The HTTP/2 standard was finalized in May 2015. Most major browsers support it, and Google uses it heavily.
HTTP/2 leaves the basic concepts of Requests, Responses and Headers intact. Changes are mostly at the transport level, improving the performance of parallel requests – with few changes to your application. The go HTTP/2 ‘gophertiles’ demo nicely demonstrates this effect.
A new concept in HTTP/2 is Server Push, which allows the server to speculatively start sending resources to the client. This can potentially speed up initial page load times: the browser doesn’t have to parse the HTML page and find out which other resources to load, instead the server can start sending them immediately.
This article will demonstrate how Server Push affects the load time of the ‘gophertiles’.
HTTP/2 in a nutshell
The key characteristic of HTTP/2 is that all requests for a server are sent over one TCP connection, and responses can come in parallel over that connection.
Using only one connection reduces overhead caused by TCP and TLS handshakes. Allowing responses to be sent in parallel is an improvement over HTTP/1.1 pipelining, which only allows requests to be served sequentially.
Additionally, because all requests are sent over one connection, there is a Header Compression mechanism that reduces the bandwidth needed for headers that previously would have had to be repeated for each request.
Server Push
Server Push allows the server to preemptively send a ‘request promise’ and an accompanying response to the client.
The most obvious use case for this technology is sending resources like images, CSS and JavaScript along with the page that includes them. Traditionally, the browser would have to first fetch the HTML, parse it, and then make subsequent requests for other resources. As the server can fairly accurately predict which resources a client will need, with Server Push it does not have to wait for those requests and can begin sending the resources immediately.

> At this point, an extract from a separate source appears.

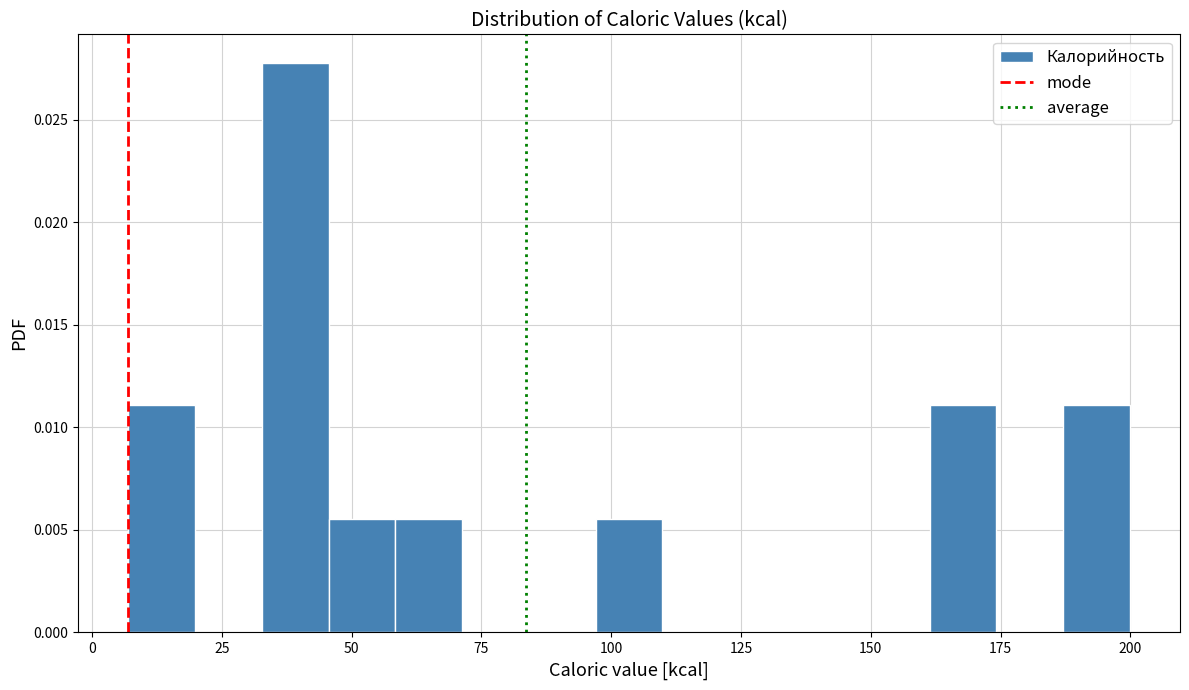

Around what value on the x-axis is the tallest bar? Give the approximate position of its centre, as read against the axis.

40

Of course sometimes, you really do only want to fetch the HTML and not the accompanying resources. There are 2 ways to accomplish this: the client can specify it does not want to receive any pushed resources at all, or cancel an individual push after receiving the push promise. In the latter case the client cannot prevent the browser from initiating the Push, though, so some bandwidth may have been wasted. This will make deciding whether to use Server Push for resources that might already have been cached by the browser subtle.
Demo
To show the effect HTTP/2 Server Push can have, I have extended the gophertiles demo to be able to test behavior with and without Server Push, available hosted on an old raspberry pi.
Both the latency of loading the HTML and the latency of loading each tile is now artificially increased.

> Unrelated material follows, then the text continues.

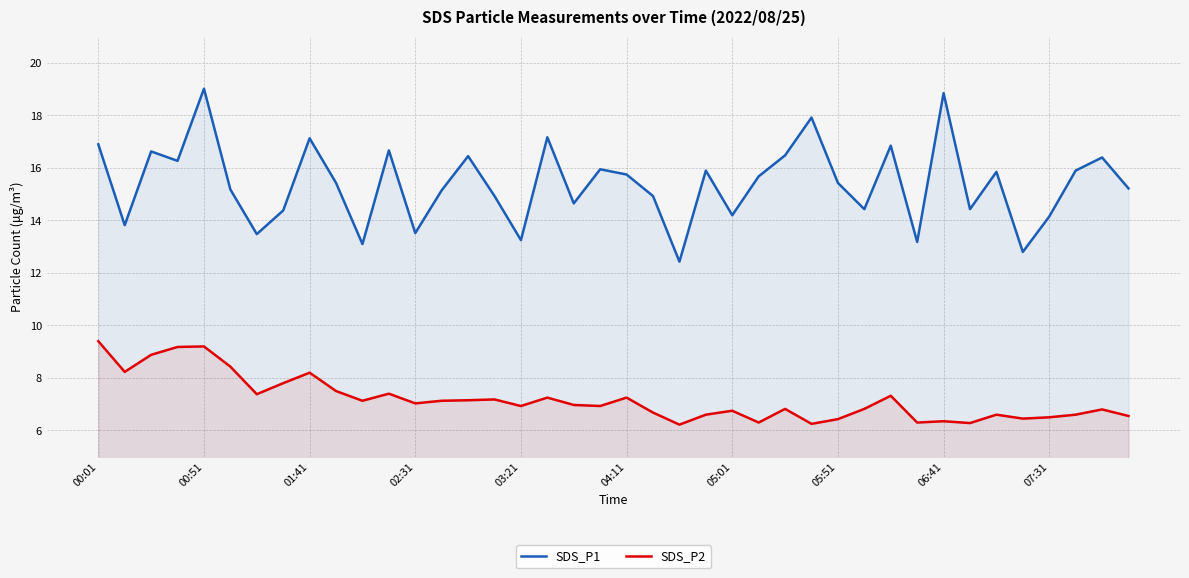

At which category does the chart reach its minimum across all series?

22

When visiting the page without Server Push with an artificial latency of 1000ms, you will notice that loading the HTML takes at least one second, and then loading all images in parallel again takes at least one second – so rendering the complete page takes well above 2 seconds.
With server push enabled, you will see that after the DOM has loaded, the images are almost immediately there, because they have been Push’ed already.
All that glitters, however, is not gold: as you will notice when experimenting (especially at lower artificial latencies), while Server Push fairly reliably reduces the complete load time, it sometimes increases the time until the DOM-content is loaded. While this makes sense (the browser needs to process frames relating to the Server Push’ed resources), this could have an impact on the perceived performance of your page: for example, it could delay running JavaScript code embedded in your site.
HTTP/2 does give you tools to tune this, such as Stream Priorities, but this might need careful tuning and be supported by the http2 library you are choosing.
Conclusions
HTTP/2 is here today, and can provide a considerable improvement in perceived performance – even with few changes in your application.
Server Push potentially allows you to improve your page loading times even further, but requires careful analysis and tuning – otherwise it might even have an adverse effect.